For years Pelješac bridge was locally famous for never getting built but then the Chinese construction workers came as a ray of hope for Croatia. The Chinese firm came equipped with seven boats transporting more than 70,000 tonnes of steel from Chinese mills to Croatia. It sent 22 different vessels, including a crane with a 1,000-ton load capacity, which was unique for a region that desperately needs infrastructural improvements.
China’s BRI nearing its end at least in Europe
But it seems that this gleaming monument could be the first and last of its kind in Europe that has been funded by the EU and built by the Chinese Belt and Road Initiative. Despite the smooth completion of the iconic model, EU markets seem to close their doors to China. China has damaged its relationship with the Western Balkans owing to its way of doing business and its stringent ‘Zero-COVID’ policy. Apart from this, security concerns are also driving Europe away from China.
Factors kicking China to face a backlash
Due to the strict lockdown conditions in China, Chinese dealmakers are fleeing from the region due to stringent travel restrictions back in their country. Chinese laborers atop the bridge were stranded for months and unable to travel back home. As soon as Europe is rebounding from the pandemic the Chinese representatives are trying to have a comeback in the continent and are looking for opportunities to restart cooperation. They now are in a bid to restart things but China got late to realize that Europe won’t wait. When the Chinese representatives disappeared there were other investors who showed up.
A five-hour drive south of the Pelješac Bridge, where Chinese workers are putting final touches ahead of the grand opening lies Montenegro’s Bar-Boljare highway – nicknamed “the road to nowhere” by locals.
China Road and Block Corporation is also behind this 445km (276-mile) highway project, which is three years late after work started in 2015.

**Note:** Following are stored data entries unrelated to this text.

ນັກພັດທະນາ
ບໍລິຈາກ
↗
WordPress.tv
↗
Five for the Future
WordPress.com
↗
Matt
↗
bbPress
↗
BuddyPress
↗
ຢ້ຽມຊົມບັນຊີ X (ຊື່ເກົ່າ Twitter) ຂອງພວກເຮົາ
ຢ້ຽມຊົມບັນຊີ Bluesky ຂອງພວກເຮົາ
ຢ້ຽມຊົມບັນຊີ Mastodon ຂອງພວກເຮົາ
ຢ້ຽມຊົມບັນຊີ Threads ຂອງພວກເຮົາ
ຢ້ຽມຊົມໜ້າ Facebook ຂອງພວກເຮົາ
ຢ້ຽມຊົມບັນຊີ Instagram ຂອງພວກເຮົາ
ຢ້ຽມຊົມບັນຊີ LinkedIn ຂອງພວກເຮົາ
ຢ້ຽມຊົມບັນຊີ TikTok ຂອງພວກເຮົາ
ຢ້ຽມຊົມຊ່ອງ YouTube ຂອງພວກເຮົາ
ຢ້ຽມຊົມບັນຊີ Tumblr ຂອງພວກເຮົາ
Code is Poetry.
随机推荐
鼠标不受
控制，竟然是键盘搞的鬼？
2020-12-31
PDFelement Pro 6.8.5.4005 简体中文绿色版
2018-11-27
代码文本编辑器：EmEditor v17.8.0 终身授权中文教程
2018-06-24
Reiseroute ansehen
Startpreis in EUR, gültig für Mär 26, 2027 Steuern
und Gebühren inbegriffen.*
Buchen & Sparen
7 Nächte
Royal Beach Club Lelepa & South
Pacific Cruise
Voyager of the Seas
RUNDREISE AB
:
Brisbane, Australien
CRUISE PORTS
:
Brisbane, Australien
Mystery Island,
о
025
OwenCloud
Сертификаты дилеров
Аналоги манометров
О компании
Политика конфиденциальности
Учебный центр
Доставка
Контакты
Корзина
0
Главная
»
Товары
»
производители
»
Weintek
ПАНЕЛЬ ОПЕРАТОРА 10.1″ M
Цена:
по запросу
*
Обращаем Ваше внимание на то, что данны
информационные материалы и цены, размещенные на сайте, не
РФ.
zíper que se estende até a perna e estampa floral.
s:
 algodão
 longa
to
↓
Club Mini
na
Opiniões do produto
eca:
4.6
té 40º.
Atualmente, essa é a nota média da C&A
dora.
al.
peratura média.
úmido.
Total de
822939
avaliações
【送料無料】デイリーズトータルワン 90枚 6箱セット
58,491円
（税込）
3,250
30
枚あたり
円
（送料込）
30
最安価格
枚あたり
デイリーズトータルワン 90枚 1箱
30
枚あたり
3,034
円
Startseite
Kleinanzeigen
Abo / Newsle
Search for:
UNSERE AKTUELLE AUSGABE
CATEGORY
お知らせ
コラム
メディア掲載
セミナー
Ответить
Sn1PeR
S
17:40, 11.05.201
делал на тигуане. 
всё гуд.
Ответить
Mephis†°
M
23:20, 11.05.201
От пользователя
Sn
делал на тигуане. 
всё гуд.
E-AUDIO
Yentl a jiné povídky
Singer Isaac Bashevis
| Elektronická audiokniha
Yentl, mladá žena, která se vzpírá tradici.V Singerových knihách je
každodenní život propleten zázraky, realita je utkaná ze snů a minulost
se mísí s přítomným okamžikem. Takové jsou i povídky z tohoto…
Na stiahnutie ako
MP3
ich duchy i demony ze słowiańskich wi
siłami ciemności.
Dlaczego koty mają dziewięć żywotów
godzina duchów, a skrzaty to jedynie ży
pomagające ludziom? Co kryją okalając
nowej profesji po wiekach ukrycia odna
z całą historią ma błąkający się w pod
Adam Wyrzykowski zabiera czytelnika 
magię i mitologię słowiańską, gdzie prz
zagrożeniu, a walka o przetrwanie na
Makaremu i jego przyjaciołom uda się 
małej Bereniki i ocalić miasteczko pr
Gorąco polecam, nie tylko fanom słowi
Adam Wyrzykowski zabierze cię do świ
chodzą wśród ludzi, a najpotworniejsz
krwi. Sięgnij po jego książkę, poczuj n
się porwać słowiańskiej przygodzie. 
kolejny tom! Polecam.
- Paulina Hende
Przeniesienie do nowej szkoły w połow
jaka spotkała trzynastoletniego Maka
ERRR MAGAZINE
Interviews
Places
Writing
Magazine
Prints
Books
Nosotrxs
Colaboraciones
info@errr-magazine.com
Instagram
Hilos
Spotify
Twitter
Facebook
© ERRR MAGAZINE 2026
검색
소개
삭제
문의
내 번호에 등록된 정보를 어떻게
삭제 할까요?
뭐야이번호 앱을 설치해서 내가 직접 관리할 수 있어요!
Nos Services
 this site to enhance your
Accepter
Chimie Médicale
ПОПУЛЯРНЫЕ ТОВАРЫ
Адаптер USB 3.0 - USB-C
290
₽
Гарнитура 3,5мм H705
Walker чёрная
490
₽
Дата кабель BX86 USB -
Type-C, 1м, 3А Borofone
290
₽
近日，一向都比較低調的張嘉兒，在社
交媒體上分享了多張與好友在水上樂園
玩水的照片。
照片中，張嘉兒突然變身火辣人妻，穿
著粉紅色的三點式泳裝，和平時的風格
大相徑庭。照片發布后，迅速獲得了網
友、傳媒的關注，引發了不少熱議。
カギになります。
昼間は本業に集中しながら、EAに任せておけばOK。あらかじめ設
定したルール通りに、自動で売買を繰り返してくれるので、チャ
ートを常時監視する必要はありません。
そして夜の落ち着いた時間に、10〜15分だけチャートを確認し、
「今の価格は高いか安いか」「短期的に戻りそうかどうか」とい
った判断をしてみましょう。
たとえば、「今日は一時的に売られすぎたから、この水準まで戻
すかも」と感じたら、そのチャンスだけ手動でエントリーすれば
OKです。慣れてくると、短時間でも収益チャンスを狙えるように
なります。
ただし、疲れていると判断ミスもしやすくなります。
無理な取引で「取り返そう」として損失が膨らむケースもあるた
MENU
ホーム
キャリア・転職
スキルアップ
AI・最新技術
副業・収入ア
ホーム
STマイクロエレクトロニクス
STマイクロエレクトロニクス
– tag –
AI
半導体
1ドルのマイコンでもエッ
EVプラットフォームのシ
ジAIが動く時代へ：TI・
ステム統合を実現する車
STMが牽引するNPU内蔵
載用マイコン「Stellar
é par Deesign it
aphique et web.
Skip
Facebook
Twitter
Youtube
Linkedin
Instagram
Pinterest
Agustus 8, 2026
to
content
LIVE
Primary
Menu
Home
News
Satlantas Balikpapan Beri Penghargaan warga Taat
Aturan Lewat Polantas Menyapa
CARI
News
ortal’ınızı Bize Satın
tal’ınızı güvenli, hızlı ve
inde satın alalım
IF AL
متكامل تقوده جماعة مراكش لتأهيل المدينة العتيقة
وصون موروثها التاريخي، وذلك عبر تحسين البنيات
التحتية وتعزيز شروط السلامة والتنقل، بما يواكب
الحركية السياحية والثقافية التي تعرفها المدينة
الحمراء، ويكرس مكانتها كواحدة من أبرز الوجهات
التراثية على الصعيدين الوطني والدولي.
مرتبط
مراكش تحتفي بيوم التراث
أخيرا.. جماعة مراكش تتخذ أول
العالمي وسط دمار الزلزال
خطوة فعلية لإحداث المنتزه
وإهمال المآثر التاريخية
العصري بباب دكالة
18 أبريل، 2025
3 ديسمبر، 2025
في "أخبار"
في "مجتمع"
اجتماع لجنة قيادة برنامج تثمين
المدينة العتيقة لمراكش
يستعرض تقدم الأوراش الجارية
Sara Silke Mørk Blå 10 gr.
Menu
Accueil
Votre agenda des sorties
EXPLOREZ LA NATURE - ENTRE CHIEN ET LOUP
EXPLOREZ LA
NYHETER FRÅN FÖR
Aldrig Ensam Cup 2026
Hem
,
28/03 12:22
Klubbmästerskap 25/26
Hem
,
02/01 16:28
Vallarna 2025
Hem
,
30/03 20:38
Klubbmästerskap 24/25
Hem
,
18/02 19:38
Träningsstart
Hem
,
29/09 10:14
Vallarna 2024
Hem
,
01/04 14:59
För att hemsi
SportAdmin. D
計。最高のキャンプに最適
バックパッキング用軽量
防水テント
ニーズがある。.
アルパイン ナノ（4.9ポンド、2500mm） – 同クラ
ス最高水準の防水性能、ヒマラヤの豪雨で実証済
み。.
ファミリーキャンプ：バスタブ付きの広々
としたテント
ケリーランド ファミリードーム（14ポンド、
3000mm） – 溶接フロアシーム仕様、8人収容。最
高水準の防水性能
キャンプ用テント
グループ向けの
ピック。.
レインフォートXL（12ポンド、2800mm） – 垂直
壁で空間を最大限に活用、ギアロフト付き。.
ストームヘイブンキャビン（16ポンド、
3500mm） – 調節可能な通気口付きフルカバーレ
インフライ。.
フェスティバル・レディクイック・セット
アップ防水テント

The expressway, which was funded by a substantial US$1 billion loan from the Export-Import Bank of China, has drawn criticism for Chinese “debt diplomacy.”
In order to renegotiate the interest rate on a Chinese policy bank loan that amounted to one-fifth of the country’s yearly GDP, the new Montenegro administration turned to Western banks last year.
It drew attention to contentious contract clauses that, in Krstinovska’s opinion, might give China influence over other countries.
Similar charges have been levelled in nations like Kenya and Sri Lanka due to worries about the seizure or prospective seizure of indebted ports.
“Up until this point, China has always been kind and has permitted these nations to pay after a certain delay. However, up until this point, these nations have never had to choose between the East and the West, according to Krstinovska.
These problems, together with the endemic corruption in the Balkans, contribute to the negative perception of Chinese infrastructure in the area, creating a “lose-lose situation,” in Krstinovska’s words.
Well, China has now lost its ground in Europe and its dreams of expanding have now been shattered.